Offshore driller Valaris (NYSE: VAL) said its “transitional period” post-Chapter 11 bankruptcy will continue into the second quarter of this year as it deals with costly rig reactivations.
Valaris has posted its 2021 results, its first yearly set of financials since emerging from the process in the US at the end of April.
Chief executive Tom Dibowitz said that Valaris has recently secured $330 million of new backlog contracts, increasing the total from $1 billion in the beginning 2021 to $2.4 billion.
However, he said reactivation costs to make ready three drillships and one semisubmersible rig are expected to take place before the end of the second quarter, impacting its results.
“We anticipate that financial results will improve significantly as these reactivations are completed,” Mr Dibowitz said.
“Additionally, we have three uncontracted drillships remaining within our stacked fleet providing operational leverage to the improving floater market.
“We will be disciplined in exercising our operational leverage and will only return these assets to the active fleet for opportunities that provide meaningful returns.”

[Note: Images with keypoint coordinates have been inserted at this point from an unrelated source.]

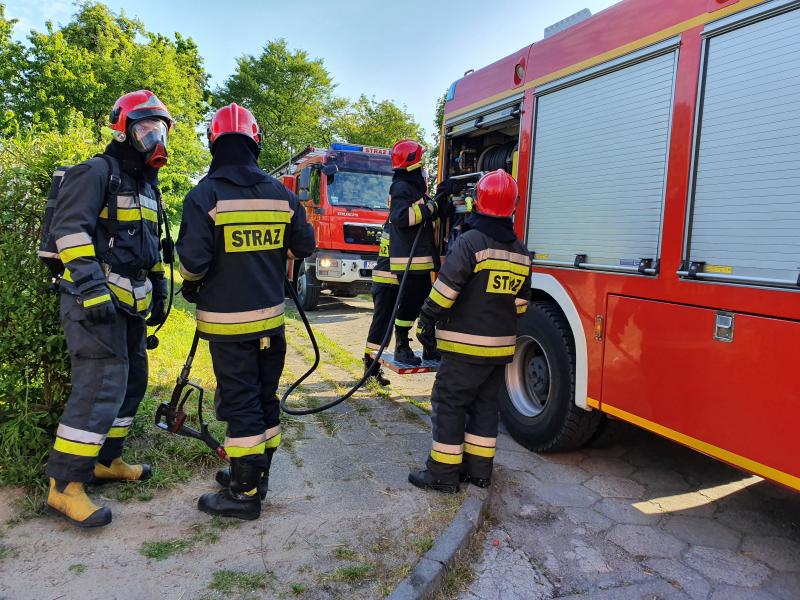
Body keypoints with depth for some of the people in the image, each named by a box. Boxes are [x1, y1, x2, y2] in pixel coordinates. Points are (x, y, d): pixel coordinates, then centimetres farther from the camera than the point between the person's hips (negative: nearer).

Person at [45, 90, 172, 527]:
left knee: (131, 381, 15)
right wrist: (91, 288, -26)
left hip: (131, 303, 10)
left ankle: (105, 460, 31)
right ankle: (64, 486, -4)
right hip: (96, 302, -10)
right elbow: (69, 229, -19)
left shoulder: (147, 184, 20)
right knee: (100, 388, -13)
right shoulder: (97, 172, -8)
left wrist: (158, 291, 22)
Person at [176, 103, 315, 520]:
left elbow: (193, 258, -17)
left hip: (227, 319, -5)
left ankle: (245, 493, 10)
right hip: (271, 316, 5)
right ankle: (256, 474, 30)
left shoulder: (205, 195, -11)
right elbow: (304, 246, 9)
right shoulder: (280, 193, 3)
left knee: (240, 403, 1)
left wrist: (190, 285, 5)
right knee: (265, 397, 16)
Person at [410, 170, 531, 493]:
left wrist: (427, 321, -7)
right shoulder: (520, 251, 9)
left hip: (466, 344, -7)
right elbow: (520, 302, 14)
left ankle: (444, 472, 5)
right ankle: (479, 468, 22)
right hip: (502, 345, 7)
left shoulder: (470, 241, -13)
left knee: (449, 403, 1)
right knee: (485, 404, 15)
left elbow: (446, 289, -18)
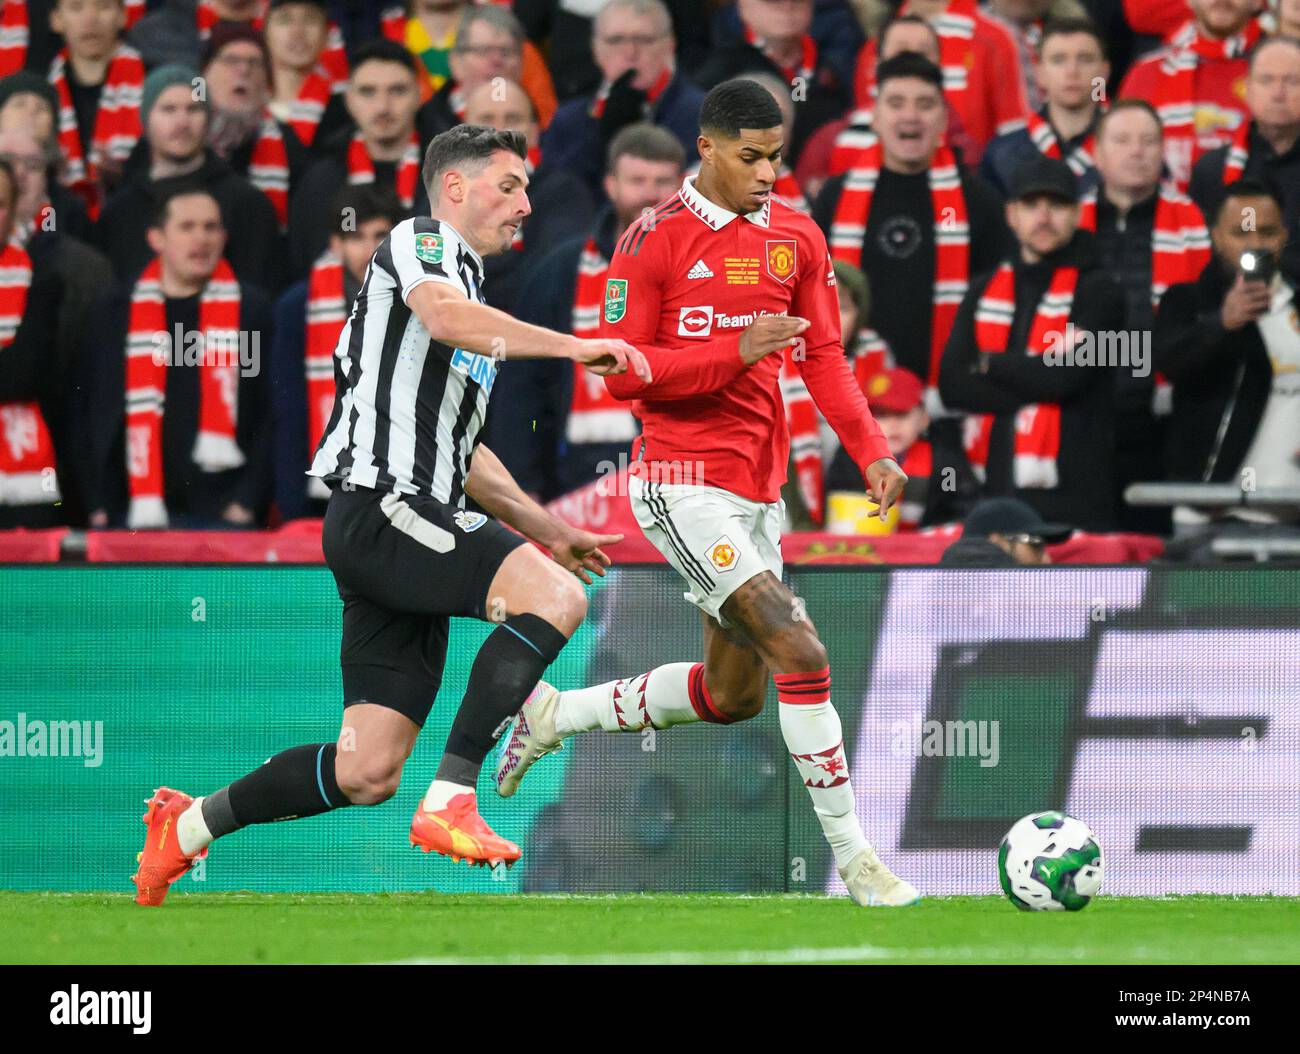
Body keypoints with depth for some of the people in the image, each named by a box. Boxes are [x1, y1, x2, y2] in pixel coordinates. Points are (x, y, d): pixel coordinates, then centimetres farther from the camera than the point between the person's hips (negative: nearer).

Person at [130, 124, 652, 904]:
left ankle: (191, 824, 18)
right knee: (556, 596, -27)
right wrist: (572, 346, -25)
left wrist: (546, 529, 28)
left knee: (368, 773, 3)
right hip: (382, 509, -10)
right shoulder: (422, 242, 0)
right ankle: (451, 799, -28)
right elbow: (444, 316, -24)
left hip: (410, 531, 10)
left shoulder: (474, 297, 29)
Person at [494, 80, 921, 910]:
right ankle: (852, 857, -14)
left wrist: (871, 449, -3)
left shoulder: (797, 237, 8)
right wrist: (737, 352, -23)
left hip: (758, 489, 7)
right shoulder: (655, 241, -9)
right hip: (684, 484, -7)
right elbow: (622, 372, -11)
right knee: (801, 653, -19)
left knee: (734, 695, 15)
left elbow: (825, 358, 11)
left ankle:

To conform to US standard accounting procedures, the firm has issued results for the eight months, since emerging from bankruptcy, to December 31.
In the 2021 results, Valaris posted net losses of $29.2m for that period, compared to losses of $4.8bn in 2020.
Combined losses for the full year of 2021 would be $4.49bn.
Accounts payable, long term debt and other liabilities total $1.55bn.
For the fourth quarter of 2021, revenues totalled $305.5m, down 6% on Q3’s $326.7m.